Belief in ourselves, individually and collectively, and in time’s potential can become strained at certain points in history.  Such points of strain are marked by one or combinations of conflict, fear, recession and depression, hyper-inflation, tribalization, alienation, acceleration of income inequality, racism, intentional distortions of knowledge, and other sources of unhappiness.  Such strains have been increasing in recent times, in some cases globally and in other cases locally, often compounded by the abuses of technology and now also by the pandemic.  But as devastating as the pandemic continues to be, particularly in areas where belief in responsibility to each other is not readily accepted, the virus has given people across the globe the occasion to reassess priorities and to understand that each one of us is part of a greater whole, and each of us is dependant on others to some measure throughout our lives.  What goes around comes around, as the saying goes, and now is a time when humane technology that I wrote about in my last blog in support of people like Tristan Harris would be of such great service to humanity.  And particularly so to a humanity about to unleash the potential of quantum computing.

This realization struck me particularly in the first few weeks of pandemic lockdown, on a necessary visit to the grocery store to replenish a depleted refrigerator and cupboards.  Rich or poor, mighty or meek, leader or follower, we all need food to survive, and I was moved to say to the elderly cashier, “Thank you, we need you!”  Yes, I can account and I can prepare tax returns, but I cannot grow, manufacture, and package food, nor can I make clothing or build homes or generate electricity or design computers or fulfill many of the other functions so necessary to life in a modern city.  Living the way we do, we have a responsibility to each other regardless of class, gender, race, creed, or any of the other ways we differentiate ourselves, and this is what the pandemic has taught us.  When we exercise that responsibility with care and shared belief in each other, the virus is held at bay; when we disregard the responsibility, the virus prevails as mutual belief frays.

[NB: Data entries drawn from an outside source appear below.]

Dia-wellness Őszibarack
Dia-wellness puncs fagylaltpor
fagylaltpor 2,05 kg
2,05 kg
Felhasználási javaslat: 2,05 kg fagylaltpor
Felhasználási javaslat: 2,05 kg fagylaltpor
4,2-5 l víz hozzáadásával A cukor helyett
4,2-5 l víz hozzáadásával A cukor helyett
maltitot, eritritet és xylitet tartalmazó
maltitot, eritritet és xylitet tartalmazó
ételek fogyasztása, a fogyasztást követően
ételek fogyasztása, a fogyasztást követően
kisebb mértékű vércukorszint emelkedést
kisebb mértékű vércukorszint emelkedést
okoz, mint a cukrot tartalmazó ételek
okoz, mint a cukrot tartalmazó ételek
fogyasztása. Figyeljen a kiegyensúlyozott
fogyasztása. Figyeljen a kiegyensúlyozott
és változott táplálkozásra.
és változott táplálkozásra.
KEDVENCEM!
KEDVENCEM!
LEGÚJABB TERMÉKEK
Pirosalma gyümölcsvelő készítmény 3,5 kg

Likewise, we have a responsibility to time and to make the most of time’s potential not only for ourselves as adults but especially for the children of the world who are dependant on us for the necessities of life and for the education and inspiration that will one day make them responsible citizens.  It is to today’s children that we will pass the generational torch of command as we become old and begin to fray.  We have this fiduciary responsibility to discharge, from moment to moment in the present, and the children of the world have a right to expect us to deliver on that responsibility.  As we benefited from aspirations and hard work of our parents and forbears in our own upbringing, this is the legacy we received and must deliver to those who will follow us.  The majority of the four score years statistically allotted to my own existence has already passed, and in the time that remains to me my commitment is to deliver a better world to the young and to the unborn generations who will follow.  Let this be our individual and collective commitment.

The point of it all is the children, and the unborn generations to follow in the continuum of life.  We, today’s adults, are the guardians of time and ours is a responsibility to protect and nourish time’s potential so the future will benefit as we now do, in the present, from the actions of the past.  It requires all of us, working in concert as a society – some of us as accountants, others as grocery clerks or home builders or lawyers or farmhands or bankers or data scientists or philosophers or mathematicians and physicists and the teachers and doctors and nurses who take care of all of us and on the list goes to infinite potential – to lay the foundations for the Gitanjali Rao’s of this world to succeed and to make the future something worthy of our legacy.

This is the point of it all, that struck me with the summit that I was so pleased to help sponsor.  Partner Power: the infinite potential when we work together is a full measure of infinity greater than the sum of the individual probabilities.  Partnership is the path from the present to the future, and as I watched the summit I began to understand that the potential of time is very bright indeed.